The climate of constraint

The R18 saga raises a number of important issues around the relationship between the Home Office and the BBFC, and more generally about the Boardʼs political function. In effect, the Board has been forced to act as Strawʼs patsy throughout this case, since the full extent of Home Office involvement has remained largely hidden (greatly helped, of course, by a supine, and in some cases complicit, media), presumably in an attempt to preserve the fiction of the ʻarmʼs lengthʼ relationship which is supposed to exist between the Board and the Home Office. However, it is important to realize here that the BBFC president has always had to be approved by the Home Secretary of the day, and up until the Second World War was a deeply political appointment, including men who had formerly been, for example, Chief Secretary for Ireland, Permanent Head of the Foreign Office, and indeed Home Secretary – in other words, as Nicholas Pronay puts it in Propaganda, Politics and Film, the president had always been a man ʻwhose experience and background ensured that he could be relied upon to know what was needed, who was fully “in the picture”ʼ.

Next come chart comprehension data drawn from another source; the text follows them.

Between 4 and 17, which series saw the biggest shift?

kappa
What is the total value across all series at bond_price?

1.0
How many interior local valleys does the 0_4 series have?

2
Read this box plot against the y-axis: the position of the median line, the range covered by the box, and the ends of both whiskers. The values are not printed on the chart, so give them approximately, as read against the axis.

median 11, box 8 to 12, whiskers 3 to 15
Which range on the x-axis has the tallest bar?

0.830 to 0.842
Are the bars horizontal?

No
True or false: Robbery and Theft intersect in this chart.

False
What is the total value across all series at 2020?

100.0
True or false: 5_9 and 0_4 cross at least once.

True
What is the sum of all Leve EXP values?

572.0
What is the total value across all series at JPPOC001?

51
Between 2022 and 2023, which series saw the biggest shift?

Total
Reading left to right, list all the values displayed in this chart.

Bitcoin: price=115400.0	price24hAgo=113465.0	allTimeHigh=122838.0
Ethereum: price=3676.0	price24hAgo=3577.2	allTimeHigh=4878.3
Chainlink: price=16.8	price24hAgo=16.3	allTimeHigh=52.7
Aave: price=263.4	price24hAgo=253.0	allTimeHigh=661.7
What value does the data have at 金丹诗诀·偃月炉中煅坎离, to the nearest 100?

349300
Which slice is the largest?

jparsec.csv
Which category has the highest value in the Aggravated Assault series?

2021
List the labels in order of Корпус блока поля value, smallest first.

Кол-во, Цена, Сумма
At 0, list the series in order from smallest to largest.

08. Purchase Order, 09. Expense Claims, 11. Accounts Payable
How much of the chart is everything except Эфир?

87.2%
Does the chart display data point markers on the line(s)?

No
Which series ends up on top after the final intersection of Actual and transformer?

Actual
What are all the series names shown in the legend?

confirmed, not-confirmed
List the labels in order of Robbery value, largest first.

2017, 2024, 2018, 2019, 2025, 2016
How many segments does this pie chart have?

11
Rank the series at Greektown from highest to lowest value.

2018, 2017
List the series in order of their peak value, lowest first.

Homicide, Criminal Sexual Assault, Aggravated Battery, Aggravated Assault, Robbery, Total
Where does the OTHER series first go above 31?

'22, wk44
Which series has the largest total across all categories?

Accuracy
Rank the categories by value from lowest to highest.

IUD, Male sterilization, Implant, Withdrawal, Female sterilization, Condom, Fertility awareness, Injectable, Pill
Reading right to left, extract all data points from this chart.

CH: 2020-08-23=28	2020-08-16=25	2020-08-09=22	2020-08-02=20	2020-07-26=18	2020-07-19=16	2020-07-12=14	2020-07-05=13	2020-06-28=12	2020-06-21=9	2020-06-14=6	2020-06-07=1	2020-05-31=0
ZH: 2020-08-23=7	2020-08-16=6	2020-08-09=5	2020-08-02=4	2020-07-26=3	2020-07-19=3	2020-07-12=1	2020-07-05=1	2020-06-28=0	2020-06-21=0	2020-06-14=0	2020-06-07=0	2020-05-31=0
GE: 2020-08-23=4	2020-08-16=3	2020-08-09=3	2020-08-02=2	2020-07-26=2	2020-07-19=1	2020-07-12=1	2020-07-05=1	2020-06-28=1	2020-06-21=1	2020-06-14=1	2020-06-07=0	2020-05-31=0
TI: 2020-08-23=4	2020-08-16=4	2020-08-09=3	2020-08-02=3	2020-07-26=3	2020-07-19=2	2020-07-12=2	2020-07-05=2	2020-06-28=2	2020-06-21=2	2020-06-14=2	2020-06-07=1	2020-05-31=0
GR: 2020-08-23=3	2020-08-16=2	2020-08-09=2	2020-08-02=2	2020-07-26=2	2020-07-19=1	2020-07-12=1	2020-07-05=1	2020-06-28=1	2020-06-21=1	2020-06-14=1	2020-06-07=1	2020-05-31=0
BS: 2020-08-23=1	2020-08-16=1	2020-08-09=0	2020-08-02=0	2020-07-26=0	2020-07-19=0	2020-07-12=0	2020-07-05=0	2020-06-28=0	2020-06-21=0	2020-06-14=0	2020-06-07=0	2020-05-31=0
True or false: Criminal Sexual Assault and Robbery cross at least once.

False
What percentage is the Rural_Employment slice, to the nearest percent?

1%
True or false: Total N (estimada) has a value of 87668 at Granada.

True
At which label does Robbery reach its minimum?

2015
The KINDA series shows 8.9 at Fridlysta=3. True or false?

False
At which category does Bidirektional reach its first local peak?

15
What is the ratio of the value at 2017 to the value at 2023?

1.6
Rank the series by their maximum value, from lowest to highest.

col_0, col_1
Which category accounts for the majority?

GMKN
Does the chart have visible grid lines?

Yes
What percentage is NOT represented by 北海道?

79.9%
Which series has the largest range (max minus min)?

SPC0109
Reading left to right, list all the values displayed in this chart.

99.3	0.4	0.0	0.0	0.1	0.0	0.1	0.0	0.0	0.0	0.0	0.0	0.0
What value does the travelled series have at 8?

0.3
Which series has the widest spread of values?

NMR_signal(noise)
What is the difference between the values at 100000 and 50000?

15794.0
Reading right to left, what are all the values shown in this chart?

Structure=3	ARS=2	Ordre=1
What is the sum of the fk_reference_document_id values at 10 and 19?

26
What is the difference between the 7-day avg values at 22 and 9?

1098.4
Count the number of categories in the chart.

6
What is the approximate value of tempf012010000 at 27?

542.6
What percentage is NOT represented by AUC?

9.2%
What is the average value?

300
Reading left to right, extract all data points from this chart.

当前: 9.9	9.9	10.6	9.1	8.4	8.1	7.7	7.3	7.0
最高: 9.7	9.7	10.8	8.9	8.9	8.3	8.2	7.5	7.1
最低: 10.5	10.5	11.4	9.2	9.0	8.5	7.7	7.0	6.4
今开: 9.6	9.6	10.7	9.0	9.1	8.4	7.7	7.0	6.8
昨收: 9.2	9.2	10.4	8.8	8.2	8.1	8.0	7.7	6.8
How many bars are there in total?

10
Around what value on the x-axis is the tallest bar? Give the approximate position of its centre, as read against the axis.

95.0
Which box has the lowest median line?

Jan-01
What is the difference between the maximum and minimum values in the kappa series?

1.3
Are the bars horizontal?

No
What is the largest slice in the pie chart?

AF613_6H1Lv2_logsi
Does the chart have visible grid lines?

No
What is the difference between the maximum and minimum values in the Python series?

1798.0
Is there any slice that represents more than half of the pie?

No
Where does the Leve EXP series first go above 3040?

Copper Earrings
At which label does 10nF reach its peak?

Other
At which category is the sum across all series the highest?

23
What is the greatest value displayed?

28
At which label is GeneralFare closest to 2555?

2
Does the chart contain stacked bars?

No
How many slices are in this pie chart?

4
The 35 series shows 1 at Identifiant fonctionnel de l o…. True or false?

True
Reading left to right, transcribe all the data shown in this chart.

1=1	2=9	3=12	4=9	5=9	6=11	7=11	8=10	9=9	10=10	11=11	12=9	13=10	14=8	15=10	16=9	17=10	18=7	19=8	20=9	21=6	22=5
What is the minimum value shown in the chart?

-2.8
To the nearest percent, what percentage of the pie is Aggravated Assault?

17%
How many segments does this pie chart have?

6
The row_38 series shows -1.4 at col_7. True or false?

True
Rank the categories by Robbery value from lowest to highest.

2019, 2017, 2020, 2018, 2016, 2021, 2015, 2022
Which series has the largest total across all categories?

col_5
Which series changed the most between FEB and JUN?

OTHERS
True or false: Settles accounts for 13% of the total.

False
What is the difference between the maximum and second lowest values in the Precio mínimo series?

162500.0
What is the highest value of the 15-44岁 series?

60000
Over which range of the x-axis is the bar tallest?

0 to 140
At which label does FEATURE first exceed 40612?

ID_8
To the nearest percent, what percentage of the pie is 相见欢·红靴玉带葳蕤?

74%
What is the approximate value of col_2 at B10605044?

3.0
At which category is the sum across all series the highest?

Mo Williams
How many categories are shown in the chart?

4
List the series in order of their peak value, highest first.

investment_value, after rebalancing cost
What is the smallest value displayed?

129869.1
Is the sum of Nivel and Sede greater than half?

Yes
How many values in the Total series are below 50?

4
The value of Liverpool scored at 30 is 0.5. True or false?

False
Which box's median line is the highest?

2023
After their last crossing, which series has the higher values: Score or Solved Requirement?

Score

In those days the Board was concerned with explicitly political censorship – hence the infamous remark in 1937 by BBFC president Lord Tyrrell that ʻwe may take pride in observing that there is not a single film showing in London today which deals with any of the burning questions of the dayʼ. Today, of course, the ʻburning questionsʼ are no longer ʻrelations between capital and labourʼ, ʻbolshevist propagandaʼ and ʻlampoons of the institutions of the monarchyʼ, to quote from the BBFCʼs compendium of prewar prohibitions, but this certainly does not mean that they are not concerned with political issues in a broader, more contemporary sense of the term – one which takes account of the extent to which the personal has become political, and vice versa.

This politicization of the personal is well illustrated by the Labour governmentʼs evident attachment not simply to the ideology of communitarianism but, rather, to a socially authoritarian version of it which does not shrink from proposing measures notable for their intrusiveness into spheres usually marked out as private by liberal politics. As Stephen Driver and Luke Martell argue in New Labour: Politics after Thatcherism: ʻin a way no longer thought possible for the economy, New Labour in government looks set to be interventionist in social matters. The “strong community” looks dirigiste. There is a reliance on legislative solutions to what are presented as ethical problems. Whatever the problem – bad behaviour in schools, noisy neighbours, children on the streets in the late evening – New Labour seems poised to reach for the legal pen.ʼ From this perspective, the furore over the R18 is part of a meaningful pattern compounded equally of bossiness and moralism, and highly reminiscent of the worst excesses of the Thatcher regime. Taken in conjunction with restrictions on forms of expression considerably more important than, say, Horny Catbabe – namely, the use of the discredited Official Secrets Act against Tony Geraghty, Richard Tomlinson,

David Shayler, Nigel Wylde, the Guardian, Observer, Sunday Times and Mail on Sunday; the Regulation of Investigatory Powers Bill, which will give the police, MI5 and Customs significant new powers to intercept communications; the flagrant betrayal of the promise to introduce a thoroughgoing Freedom of Information Act (use of which would soon have flushed out Strawʼs involvement in the R18 affair); and the Terrorism Bill which threatens to criminalize vast swathes of political activism – the picture begins to look distinctly disturbing.